In Split, we recommend spending a few nights at the prestigious Hotel Vestibul Palace. This stylish boutique property boasts seven contemporary-styled rooms and suites and has a cool wine cellar. Travelers searching for accommodation near Diocletian Palace can book a room at the Heritage Hotel Antique Split. Meanwhile, the fabulous Palace Judita Heritage Hotel offers 8 individually and tastefully decorated suites with natural wood furniture, posh bathrooms, and exposed stone walls.
Being a jet-set type of destination, it comes as no surprise that Hvar features many super stylish hotels. For instance, Hotel Adriana and its sister property Palace Elizabeth offer 5-star accommodation with Venetian monuments, chandeliers, and frescoes. If you are searching for a resort-like place to stay, book a room at Hotel Amfora. This family-friendly spot boasts all the necessary facilities needed for a memorable vacation including a freshwater pool, rooftop gym, and a beachfront cabana.
Winner: Hvar, probably, just because it’s got more seafront/beachfront hotels.
Hvar vs Split: Our verdict
The toss up of Hvar vs Split is no easy one. These two spots have firmly established themselves as leading destinations in Croatia. And, while they do share lots of similarities – fantastic weather, great beaches, access to the islands – they’re also not quite the same.
We think Hvar reigns supreme for travelers who are looking to party, party, and then party some more.
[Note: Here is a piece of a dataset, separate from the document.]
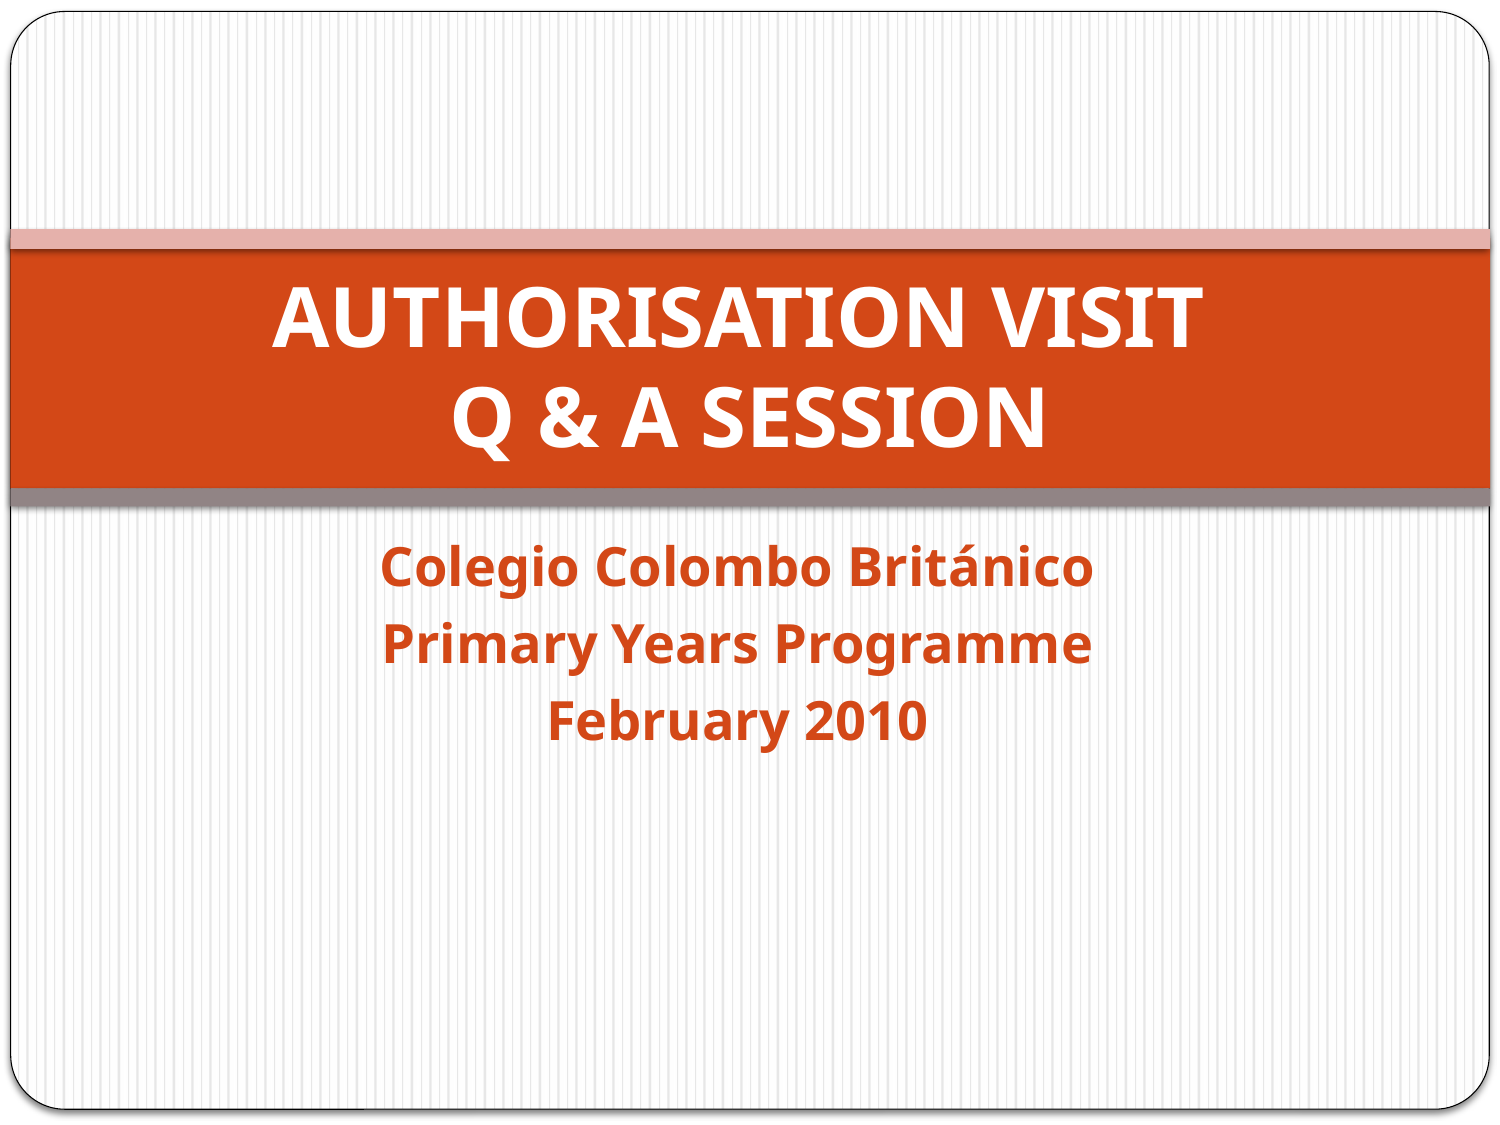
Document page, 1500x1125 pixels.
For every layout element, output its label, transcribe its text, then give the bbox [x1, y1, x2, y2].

title Authorisation Visit Q & A Session [75, 247, 1425, 489]
subtitle Colegio Colombo Británico Primary Years Programme February 2010 [212, 525, 1263, 788]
The harbour of Hvar Town on the western coast of the isle is among Europe’s great hedonism hotspots, with cool lounge clubs like Hula Hula pumping all summer long. Beyond that, the island can offer a taste of rustic Croatian island life. There are lovely family villas tucked amid the pine woods and lavender farms, plus ample opportunities to sail and snooze on a cobblestone beach.
Split is much more the full-on city experience. Everything here is anchored on the great UNESCO site of Diocletian’s Palace, which is why Split wins hands down for history lovers and culture buffs. Being a bigger town, there’s also some great nightlife and gastronomy, so you certainly won’t go hungry for parties after dark. Beaches, meanwhile, are best on the outskirts of town, to the south along the riviera and to the west around Marjan Park.